For India, 2013 will be marked as a year that saw the rise of civil society movements, culminating in the electoral victory of the Aam Aadmi Party in the Delhi assembly elections and the passage of the Lokpal and Lokayuktas Bill, 2011, on Wednesday.
Though social activists like Anna Hazare can take a large chunk of the credit for starting the anti-corruption movement and reviving the Bill that was hanging fire for 40 years and was put up for parliamentary approval eight times earlier, a large part of that glory should also go to the Damocles’ sword that is hanging over the heads of the political parties: the general elections in 2014.
Civil society pressure, public disappointment with political corruption and the impact the Bill could have in 2014, all these galvanised parliamentarians to come together despite initial differences to cobble together the Bill, which will now go to President Pranab Mukherjee for the final stamp of approval.
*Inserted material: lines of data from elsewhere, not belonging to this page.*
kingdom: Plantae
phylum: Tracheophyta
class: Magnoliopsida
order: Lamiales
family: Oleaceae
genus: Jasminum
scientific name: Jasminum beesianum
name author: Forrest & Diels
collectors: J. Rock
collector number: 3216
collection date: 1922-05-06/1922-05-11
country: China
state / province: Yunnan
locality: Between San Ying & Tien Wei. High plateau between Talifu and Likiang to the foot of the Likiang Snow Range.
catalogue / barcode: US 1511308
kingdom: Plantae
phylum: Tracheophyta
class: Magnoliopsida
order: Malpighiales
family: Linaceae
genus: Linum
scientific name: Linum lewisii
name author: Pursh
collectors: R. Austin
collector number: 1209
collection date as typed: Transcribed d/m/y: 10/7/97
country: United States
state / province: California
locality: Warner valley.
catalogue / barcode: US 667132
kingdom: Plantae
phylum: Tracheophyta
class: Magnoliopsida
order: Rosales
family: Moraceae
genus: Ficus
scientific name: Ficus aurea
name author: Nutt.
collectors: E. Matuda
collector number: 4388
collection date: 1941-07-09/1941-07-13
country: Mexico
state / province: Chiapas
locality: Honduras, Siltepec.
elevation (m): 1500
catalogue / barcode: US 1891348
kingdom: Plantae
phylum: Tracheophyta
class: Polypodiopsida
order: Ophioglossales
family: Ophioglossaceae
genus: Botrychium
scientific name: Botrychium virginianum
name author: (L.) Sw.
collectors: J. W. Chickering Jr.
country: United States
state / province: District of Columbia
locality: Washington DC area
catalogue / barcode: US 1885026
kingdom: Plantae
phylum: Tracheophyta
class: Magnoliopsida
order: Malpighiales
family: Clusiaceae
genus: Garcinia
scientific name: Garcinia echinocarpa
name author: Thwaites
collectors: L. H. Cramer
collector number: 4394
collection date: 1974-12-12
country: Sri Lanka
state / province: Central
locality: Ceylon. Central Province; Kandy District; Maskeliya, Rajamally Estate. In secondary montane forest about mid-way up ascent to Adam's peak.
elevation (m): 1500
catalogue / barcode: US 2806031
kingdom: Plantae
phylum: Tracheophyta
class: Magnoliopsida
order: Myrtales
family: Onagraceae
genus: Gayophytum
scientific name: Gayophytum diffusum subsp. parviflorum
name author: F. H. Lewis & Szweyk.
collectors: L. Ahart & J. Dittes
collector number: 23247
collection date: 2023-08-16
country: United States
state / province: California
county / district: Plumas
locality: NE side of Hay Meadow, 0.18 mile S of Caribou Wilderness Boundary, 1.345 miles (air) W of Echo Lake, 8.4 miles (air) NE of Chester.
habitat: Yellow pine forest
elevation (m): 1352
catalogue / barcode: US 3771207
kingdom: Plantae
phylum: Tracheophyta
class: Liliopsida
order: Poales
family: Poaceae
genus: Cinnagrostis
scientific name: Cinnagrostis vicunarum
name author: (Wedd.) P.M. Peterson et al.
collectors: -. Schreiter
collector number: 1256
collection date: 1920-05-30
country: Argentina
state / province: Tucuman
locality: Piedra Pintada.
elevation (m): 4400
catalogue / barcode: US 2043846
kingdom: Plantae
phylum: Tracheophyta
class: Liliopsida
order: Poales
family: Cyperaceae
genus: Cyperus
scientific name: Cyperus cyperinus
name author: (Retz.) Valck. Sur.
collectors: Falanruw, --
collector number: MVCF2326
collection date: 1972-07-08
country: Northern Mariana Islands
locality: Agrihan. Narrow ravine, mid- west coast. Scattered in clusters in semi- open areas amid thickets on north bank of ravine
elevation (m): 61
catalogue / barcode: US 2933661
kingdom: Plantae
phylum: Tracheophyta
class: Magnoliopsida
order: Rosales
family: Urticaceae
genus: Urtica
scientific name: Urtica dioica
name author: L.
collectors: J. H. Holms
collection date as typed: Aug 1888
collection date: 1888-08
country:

Such was the electoral pressure on the government that it was toying with the idea of even extending this session of the House to ensure the passage of the Bill. The only voice of opposition was the Samajwadi Party that walked out when the Rajya Sabha debated the Bill and passed it on Tuesday night. It was opposed to setting up an all-powerful institution in the country to investigate corruption in government.
The BJP came around only after the government accepted many of its recommendations. This raises the question as to why the UPA government dilly-dallied on them when in the end it accepted the proposals. The answer is, of course, it would have been too dangerous to go to the hustings without showing that it too, like other parties, is against corruption.
Many activists feel that only the Lokpal cannot ensure an effective accountability framework for citizens. To have a solid framework, it is critical that pending accountability legislations like the Right of Citizens for Time Bound Delivery of Goods and Services and Redressal of their Grievances Bill, 2010, Whistleblowers Protection Bill and Judicial Accountability Bill be passed along with the Lokpal Bill.
In fact, while opening one door, political parties joined hands to close another by not agreeing to put themselves under the Right to Information Act's scanner. On Tuesday, the department-related standing committee on personnel, public grievances, law and justice disagreed with a June 2013 order of the Central Information Commissioner’s ruling that political parties as “public authorities” ought to be brought within ambit of the RTI Act.
It recommended passage of the RTI (Amendment) Act, 2013, to nullify the CIC’s order. In many ways, this sums up the attitude towards corruption of the political parties that are vying for our votes: no inward gaze, please!